Spatial layout listing:
⁂
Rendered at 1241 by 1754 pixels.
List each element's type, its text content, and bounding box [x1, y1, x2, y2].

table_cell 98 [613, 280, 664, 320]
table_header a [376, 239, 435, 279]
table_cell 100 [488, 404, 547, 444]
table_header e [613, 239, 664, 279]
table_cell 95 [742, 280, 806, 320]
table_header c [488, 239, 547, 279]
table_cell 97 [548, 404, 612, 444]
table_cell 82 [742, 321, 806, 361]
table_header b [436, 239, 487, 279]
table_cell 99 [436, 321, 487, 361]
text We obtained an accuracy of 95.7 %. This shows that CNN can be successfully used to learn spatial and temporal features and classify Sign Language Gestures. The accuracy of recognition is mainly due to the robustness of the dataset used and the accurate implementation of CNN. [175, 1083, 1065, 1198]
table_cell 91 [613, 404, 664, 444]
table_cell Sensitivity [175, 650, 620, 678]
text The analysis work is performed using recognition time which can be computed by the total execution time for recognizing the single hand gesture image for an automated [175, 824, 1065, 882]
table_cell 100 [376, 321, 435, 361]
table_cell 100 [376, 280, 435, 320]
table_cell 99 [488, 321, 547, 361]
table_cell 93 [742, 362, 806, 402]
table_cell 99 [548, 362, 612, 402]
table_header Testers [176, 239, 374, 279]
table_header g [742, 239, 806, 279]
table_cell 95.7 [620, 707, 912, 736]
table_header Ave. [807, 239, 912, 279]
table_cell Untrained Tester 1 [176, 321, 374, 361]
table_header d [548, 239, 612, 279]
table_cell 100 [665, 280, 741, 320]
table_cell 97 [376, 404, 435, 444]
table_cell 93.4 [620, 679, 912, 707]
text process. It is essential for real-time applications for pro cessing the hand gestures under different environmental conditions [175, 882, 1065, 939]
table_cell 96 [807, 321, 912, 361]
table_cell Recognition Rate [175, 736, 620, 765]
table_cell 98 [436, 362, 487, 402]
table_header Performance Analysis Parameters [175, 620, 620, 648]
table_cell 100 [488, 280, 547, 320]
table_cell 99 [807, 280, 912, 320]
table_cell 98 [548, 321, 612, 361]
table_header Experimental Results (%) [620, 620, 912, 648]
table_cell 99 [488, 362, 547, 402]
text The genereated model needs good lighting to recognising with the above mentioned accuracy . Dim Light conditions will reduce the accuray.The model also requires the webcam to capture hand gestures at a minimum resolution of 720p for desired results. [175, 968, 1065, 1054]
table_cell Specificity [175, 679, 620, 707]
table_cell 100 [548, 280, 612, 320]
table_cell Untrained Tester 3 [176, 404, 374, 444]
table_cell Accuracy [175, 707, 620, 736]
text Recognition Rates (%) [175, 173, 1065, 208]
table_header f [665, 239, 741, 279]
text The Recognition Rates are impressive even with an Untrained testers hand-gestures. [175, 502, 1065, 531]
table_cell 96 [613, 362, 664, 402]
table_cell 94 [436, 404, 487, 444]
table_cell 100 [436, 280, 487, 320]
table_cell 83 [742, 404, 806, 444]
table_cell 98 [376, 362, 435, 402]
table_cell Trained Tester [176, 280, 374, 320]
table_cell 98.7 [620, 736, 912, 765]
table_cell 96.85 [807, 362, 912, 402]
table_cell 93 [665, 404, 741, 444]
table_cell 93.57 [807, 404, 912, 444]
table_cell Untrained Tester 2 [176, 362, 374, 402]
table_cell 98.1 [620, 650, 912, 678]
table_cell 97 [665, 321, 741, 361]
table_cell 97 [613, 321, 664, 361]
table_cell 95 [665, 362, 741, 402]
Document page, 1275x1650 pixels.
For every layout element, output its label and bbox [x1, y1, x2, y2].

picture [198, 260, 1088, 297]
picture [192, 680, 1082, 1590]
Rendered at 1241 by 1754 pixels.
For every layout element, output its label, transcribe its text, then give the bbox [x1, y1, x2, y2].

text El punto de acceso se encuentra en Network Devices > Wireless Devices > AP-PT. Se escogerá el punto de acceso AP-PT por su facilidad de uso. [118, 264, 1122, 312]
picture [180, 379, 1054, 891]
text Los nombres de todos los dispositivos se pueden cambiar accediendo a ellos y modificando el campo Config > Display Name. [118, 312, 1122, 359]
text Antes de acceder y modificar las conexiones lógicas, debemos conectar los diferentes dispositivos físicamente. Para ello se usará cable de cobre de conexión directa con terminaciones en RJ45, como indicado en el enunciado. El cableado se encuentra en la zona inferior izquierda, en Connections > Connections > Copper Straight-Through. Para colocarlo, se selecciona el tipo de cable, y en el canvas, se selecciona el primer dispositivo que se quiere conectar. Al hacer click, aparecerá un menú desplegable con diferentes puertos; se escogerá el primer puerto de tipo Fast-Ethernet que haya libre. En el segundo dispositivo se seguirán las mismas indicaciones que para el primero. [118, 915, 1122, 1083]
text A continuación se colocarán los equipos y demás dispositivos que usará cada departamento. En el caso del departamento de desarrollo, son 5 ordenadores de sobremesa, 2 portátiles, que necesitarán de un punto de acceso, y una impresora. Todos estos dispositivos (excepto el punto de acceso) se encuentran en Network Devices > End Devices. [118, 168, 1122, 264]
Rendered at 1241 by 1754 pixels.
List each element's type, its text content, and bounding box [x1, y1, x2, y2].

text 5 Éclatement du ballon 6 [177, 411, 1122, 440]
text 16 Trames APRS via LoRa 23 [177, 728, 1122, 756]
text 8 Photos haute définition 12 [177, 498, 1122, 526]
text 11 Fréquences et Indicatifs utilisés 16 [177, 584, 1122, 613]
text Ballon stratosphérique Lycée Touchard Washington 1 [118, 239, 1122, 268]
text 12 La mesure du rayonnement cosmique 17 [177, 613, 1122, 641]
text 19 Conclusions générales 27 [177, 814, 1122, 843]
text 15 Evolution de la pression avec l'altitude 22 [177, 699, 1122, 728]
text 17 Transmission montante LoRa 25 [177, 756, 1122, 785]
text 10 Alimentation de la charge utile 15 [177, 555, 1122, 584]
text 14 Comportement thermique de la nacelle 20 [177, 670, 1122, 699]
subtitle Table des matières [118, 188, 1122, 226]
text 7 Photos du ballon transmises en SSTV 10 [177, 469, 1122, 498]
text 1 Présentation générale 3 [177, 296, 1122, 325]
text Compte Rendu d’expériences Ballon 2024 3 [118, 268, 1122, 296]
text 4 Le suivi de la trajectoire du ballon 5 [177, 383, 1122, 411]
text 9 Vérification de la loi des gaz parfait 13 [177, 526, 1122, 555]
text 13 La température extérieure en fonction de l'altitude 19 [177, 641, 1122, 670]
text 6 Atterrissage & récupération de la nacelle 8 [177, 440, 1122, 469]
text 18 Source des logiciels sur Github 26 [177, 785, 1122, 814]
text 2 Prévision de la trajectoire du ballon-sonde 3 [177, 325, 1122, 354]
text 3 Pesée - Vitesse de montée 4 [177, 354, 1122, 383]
⁂
:: WRITTEN EXERCISE ::
Copy everything from the line containing "text 5 Éclatement" down to the line containing "text 1 Présentation", both included, exactly as they appear in the listing.

:: SOLVED PROBLEM ::
text 5 Éclatement du ballon 6 [177, 411, 1122, 440]
text 16 Trames APRS via LoRa 23 [177, 728, 1122, 756]
text 8 Photos haute définition 12 [177, 498, 1122, 526]
text 11 Fréquences et Indicatifs utilisés 16 [177, 584, 1122, 613]
text Ballon stratosphérique Lycée Touchard Washington 1 [118, 239, 1122, 268]
text 12 La mesure du rayonnement cosmique 17 [177, 613, 1122, 641]
text 19 Conclusions générales 27 [177, 814, 1122, 843]
text 15 Evolution de la pression avec l'altitude 22 [177, 699, 1122, 728]
text 17 Transmission montante LoRa 25 [177, 756, 1122, 785]
text 10 Alimentation de la charge utile 15 [177, 555, 1122, 584]
text 14 Comportement thermique de la nacelle 20 [177, 670, 1122, 699]
subtitle Table des matières [118, 188, 1122, 226]
text 7 Photos du ballon transmises en SSTV 10 [177, 469, 1122, 498]
text 1 Présentation générale 3 [177, 296, 1122, 325]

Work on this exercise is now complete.